Friday, February 7, 2020

Understand Apache Beam runners: focus on the Spark runner

🕥 5 min.

Previously on Apache Beam runners 😀


In the previous article, we had a brief overview of what an Apache Beam runner is. This article will dig into more details.

The previous article introduced this very simple pipeline:

We saw that the Beam SDK translates this pipeline into a DAG representing the pipeline in the form of Beam transform nodes. Now let's see how a Beam runner translates this DAG. Let's say that the user choses Apache Spark as the target Big Data platform when he launches his pipeline.

The runner (at last)


The job of the runner is to translate the pipeline DAG into a native pipeline code for the targeted Big Data platform. It is this native code that will be executed by a Big Data cluster. If Spark is chosen, then the runner translates this DAG below into the Spark native pipeline code below. For the sake of simplicity the Spark pipeline is pseudo-code.


Composite and primitive transforms: the level of translation


In the previous article we talked about Beam transforms (primitive transforms and composite transforms). In the continuation of the blog, we will refer to "composite transform" as just "composite" and "primitive transform" as just "primitive".

The DAG above is the expanded DAG: on the left hand-side are the Beam transforms of the user pipeline. But among these transforms only Read is a primitive. The others are implemented by Beam SDK as composites of other primitives. Composites can also be made of composites themselves (like Count transform is made of Combine transform) but in the end they are always made of primitives (Pardo or GroupByKey). And these primitives are what the runner translates.

But in some cases, the runner can chose to translate at a composite level of the graph, not at a primitive level depending on the target Big Data technology capabilities. Indeed, if there is a direct correspondance of the Beam composite in the target API, the runner does not decompose the composite into its primitives and translates directly the composite. The green boxes in the DAG represent the level of translation. In our example, there is a direct equivalent of Beam Combine composite to a Spark Aggregator (agg in the Spark pipeline).

The translation itself


The translation occurs when the pipeline is run (pipeline.run() is executed). To translate the DAG, the runner visits the graph. All Beam runners work the same, only the target API changes with the chosen runner.

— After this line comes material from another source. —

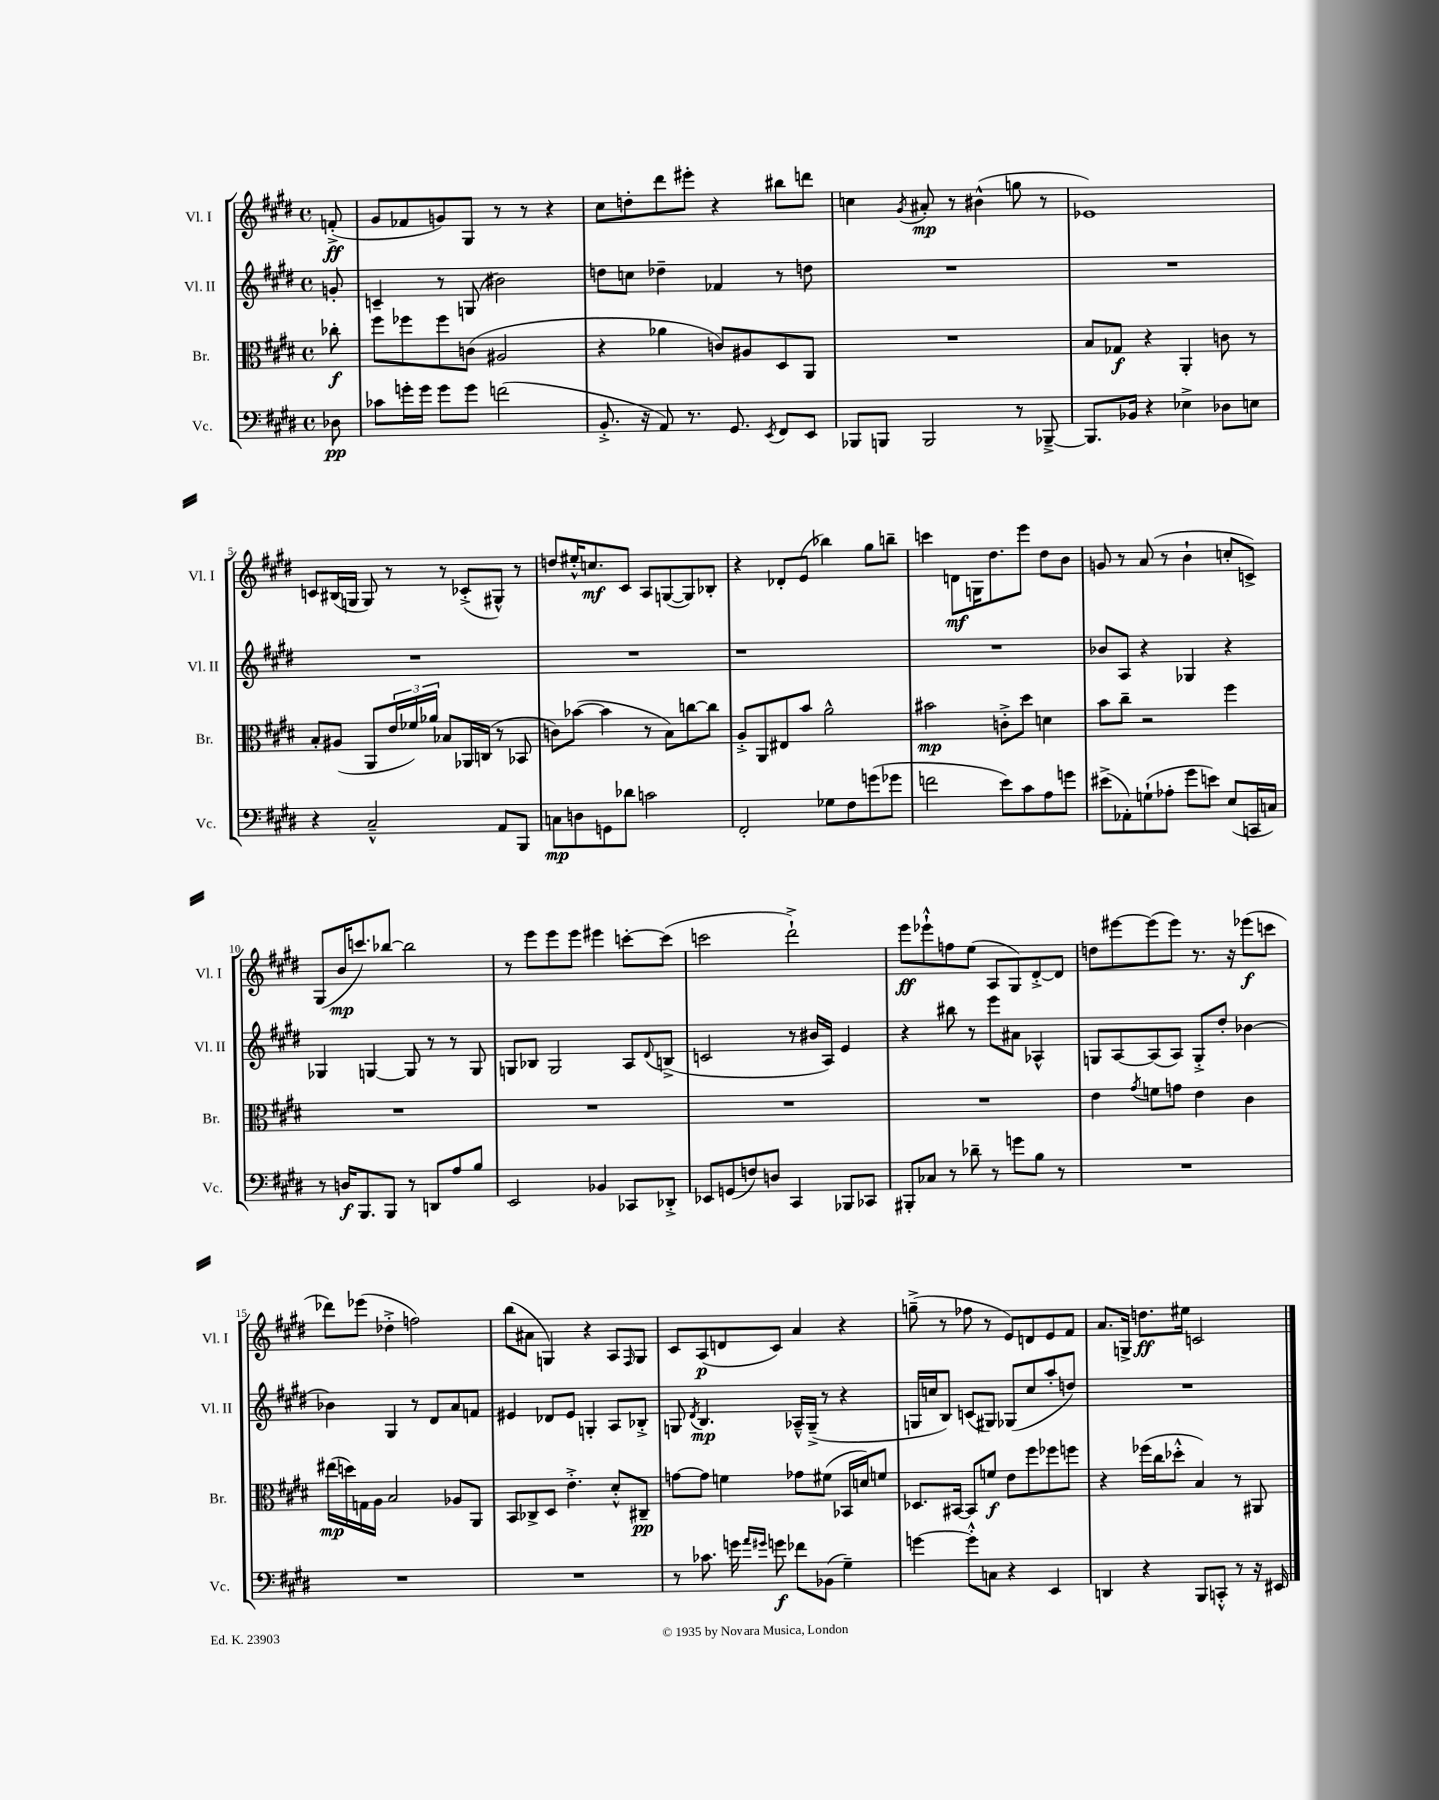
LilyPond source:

The first step is to detect the translation mode (batch or streaming) by searching for Beam BoundedSource (like Elasticsearch for example) or UnBoundedSource (like Kafka for example). Knowing the translation mode, the runner can chose
  • the proper Spark DataSourceV2 to instantiate either implementing ReadSupport (batch) or MicroBatchReadSupport (streaming)
  • the proper Spark action to execute on the output dataset either foreach (batch) or writeStream (streaming)

Then the DAG visit continues and each node is translated to the target native API : Read gets translated to a Spark DataSourceV2 that creates the input dataset, Pardo gets translated to a Spark flatmap that is applied to the input dataset and so on until the output dataset.

Pipeline run


When the visit of the DAG is done, the runner applies the action chosen above to the output dataset to run the pipeline. At this point the spark framework executes the resulting native Spark pipeline.